:: What the task asks ::
Please rewrite the listing, from its first line through the line that contains "CHANGE OF MIND", as a JSON list of strings with one string per line. Leave out any blank lines.

▽

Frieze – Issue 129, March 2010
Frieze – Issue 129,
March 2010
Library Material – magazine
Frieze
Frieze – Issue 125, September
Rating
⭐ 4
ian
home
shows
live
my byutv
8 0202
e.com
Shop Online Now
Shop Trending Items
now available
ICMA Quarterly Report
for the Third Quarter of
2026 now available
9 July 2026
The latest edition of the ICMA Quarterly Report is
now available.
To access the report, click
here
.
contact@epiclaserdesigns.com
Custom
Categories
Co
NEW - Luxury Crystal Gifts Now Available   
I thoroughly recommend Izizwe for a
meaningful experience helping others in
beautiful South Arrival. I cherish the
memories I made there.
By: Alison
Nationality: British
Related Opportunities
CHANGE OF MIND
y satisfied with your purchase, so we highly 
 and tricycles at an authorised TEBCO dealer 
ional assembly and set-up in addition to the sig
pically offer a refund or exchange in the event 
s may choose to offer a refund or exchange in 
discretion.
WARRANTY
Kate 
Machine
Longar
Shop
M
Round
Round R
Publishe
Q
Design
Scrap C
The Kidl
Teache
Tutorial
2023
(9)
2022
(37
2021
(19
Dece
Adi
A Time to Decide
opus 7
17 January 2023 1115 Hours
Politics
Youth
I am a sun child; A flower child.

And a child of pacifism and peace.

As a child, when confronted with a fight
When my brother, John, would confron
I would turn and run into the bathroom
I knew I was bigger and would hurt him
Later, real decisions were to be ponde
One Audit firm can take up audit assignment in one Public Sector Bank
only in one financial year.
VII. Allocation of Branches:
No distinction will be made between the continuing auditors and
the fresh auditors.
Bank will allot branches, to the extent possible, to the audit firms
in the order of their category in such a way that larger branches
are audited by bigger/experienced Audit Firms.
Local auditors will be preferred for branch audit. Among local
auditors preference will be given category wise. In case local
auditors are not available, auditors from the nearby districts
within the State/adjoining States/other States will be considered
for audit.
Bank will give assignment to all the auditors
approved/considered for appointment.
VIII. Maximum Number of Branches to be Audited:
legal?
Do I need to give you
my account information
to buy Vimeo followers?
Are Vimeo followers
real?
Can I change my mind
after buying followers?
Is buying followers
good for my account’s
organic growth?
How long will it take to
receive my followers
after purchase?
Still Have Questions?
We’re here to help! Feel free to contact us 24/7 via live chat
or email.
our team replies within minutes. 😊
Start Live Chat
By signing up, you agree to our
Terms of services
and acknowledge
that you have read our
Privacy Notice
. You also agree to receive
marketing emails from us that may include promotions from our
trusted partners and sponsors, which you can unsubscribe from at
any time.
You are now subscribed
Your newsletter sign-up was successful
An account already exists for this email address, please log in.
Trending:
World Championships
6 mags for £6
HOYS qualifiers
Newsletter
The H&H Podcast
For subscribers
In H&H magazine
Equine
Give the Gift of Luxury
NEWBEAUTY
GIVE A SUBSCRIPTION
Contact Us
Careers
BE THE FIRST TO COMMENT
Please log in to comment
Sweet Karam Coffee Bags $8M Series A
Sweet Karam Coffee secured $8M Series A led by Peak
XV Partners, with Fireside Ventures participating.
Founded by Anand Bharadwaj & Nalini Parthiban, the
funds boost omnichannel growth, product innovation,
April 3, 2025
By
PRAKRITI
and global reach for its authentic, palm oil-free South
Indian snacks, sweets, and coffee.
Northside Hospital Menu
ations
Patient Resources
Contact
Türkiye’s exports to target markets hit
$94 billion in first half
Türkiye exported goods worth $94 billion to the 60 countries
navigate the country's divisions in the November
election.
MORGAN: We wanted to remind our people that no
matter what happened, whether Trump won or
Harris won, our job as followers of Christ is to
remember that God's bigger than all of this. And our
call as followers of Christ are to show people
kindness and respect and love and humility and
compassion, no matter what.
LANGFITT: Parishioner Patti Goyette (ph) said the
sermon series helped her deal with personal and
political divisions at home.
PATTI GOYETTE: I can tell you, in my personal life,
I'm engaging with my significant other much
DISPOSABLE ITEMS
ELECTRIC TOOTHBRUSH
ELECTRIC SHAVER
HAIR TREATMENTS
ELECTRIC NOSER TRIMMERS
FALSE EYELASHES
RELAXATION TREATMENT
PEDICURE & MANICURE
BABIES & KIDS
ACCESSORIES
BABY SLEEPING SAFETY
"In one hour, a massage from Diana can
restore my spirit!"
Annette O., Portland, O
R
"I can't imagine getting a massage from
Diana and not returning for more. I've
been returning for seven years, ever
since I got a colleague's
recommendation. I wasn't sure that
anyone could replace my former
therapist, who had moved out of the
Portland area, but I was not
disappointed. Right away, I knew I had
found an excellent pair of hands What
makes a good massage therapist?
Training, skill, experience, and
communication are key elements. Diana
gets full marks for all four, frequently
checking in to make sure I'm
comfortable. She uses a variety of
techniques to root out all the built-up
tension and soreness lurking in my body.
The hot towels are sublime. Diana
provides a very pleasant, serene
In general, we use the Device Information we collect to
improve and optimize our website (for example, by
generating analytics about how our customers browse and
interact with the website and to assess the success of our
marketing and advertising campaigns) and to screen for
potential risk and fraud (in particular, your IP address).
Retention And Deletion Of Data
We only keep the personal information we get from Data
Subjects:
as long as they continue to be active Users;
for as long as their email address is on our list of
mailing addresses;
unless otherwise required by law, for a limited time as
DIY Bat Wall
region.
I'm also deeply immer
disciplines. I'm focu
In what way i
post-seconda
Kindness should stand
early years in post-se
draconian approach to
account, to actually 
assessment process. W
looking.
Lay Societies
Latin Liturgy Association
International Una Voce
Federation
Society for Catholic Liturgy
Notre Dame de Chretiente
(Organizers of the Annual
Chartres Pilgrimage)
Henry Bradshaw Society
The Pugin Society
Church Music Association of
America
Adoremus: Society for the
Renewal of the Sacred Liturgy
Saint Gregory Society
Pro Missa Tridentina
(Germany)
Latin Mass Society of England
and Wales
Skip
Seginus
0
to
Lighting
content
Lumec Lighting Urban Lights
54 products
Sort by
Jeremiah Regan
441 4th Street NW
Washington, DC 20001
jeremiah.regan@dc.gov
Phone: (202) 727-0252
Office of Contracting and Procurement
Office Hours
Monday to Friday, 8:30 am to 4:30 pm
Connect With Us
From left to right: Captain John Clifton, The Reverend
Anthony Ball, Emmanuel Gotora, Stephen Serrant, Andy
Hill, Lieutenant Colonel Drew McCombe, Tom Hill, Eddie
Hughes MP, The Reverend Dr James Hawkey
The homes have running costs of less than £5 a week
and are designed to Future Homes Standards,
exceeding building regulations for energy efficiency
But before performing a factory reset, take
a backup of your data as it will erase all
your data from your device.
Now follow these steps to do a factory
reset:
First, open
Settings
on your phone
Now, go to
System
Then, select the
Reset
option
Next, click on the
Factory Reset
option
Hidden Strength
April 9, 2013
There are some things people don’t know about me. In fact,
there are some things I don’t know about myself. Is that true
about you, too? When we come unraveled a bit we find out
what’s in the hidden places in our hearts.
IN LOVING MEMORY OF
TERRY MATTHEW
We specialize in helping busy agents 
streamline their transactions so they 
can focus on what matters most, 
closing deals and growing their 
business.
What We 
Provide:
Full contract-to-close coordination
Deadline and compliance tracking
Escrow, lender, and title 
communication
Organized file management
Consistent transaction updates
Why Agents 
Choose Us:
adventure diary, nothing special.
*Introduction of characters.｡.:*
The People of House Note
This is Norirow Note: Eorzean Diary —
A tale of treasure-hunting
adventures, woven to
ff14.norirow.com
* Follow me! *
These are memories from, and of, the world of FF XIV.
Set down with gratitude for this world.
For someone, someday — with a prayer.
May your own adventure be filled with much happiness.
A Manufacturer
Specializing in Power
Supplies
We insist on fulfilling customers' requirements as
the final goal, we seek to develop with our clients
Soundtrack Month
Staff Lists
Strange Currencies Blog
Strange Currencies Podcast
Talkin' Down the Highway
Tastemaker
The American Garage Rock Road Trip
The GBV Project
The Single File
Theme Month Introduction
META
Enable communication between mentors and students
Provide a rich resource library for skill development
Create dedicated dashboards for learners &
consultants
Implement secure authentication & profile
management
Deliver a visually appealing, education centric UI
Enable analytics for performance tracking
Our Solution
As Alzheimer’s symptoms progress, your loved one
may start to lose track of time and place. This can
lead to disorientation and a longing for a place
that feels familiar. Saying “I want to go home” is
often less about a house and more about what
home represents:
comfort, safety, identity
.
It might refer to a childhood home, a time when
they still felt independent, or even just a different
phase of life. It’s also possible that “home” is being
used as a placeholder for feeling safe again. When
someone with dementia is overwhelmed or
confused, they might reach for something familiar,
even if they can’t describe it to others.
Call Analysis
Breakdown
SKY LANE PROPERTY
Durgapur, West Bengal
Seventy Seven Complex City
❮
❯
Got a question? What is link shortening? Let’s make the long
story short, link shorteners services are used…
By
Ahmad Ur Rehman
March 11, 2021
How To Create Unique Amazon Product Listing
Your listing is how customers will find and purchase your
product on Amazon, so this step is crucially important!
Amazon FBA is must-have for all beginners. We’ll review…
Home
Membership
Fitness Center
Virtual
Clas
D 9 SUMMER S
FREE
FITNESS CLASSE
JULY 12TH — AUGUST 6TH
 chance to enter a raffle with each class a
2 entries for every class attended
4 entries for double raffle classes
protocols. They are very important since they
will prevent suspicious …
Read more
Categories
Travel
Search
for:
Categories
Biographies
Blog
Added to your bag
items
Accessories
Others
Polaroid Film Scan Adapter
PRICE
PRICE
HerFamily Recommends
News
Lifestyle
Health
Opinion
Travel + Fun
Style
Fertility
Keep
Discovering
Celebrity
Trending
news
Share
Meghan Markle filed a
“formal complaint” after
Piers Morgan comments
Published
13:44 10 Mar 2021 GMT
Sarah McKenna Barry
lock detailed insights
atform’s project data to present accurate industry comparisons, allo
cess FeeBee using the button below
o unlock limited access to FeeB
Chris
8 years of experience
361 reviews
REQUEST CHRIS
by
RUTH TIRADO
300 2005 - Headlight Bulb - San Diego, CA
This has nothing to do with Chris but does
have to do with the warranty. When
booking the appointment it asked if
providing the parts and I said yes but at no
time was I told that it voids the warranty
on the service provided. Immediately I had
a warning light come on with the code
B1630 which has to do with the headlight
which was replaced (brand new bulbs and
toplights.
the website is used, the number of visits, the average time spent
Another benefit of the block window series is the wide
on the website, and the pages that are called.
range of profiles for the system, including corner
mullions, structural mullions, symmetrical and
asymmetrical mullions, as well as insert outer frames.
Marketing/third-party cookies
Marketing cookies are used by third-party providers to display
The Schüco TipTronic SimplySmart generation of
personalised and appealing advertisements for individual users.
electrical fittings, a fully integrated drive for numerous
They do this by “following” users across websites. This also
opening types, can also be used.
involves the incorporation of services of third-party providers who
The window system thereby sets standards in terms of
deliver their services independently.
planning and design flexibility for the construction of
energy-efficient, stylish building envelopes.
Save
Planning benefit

△

:: Written solution ::
[
  "Frieze – Issue 129, March 2010",
  "Frieze – Issue 129,",
  "March 2010",
  "Library Material – magazine",
  "Frieze",
  "Frieze – Issue 125, September",
  "Rating",
  "⭐ 4",
  "ian",
  "home",
  "shows",
  "live",
  "my byutv",
  "8 0202",
  "e.com",
  "Shop Online Now",
  "Shop Trending Items",
  "now available",
  "ICMA Quarterly Report",
  "for the Third Quarter of",
  "2026 now available",
  "9 July 2026",
  "The latest edition of the ICMA Quarterly Report is",
  "now available.",
  "To access the report, click",
  "here",
  ".",
  "contact@epiclaserdesigns.com",
  "Custom",
  "Categories",
  "Co",
  "NEW - Luxury Crystal Gifts Now Available   ",
  "I thoroughly recommend Izizwe for a",
  "meaningful experience helping others in",
  "beautiful South Arrival. I cherish the",
  "memories I made there.",
  "By: Alison",
  "Nationality: British",
  "Related Opportunities",
  "CHANGE OF MIND"
]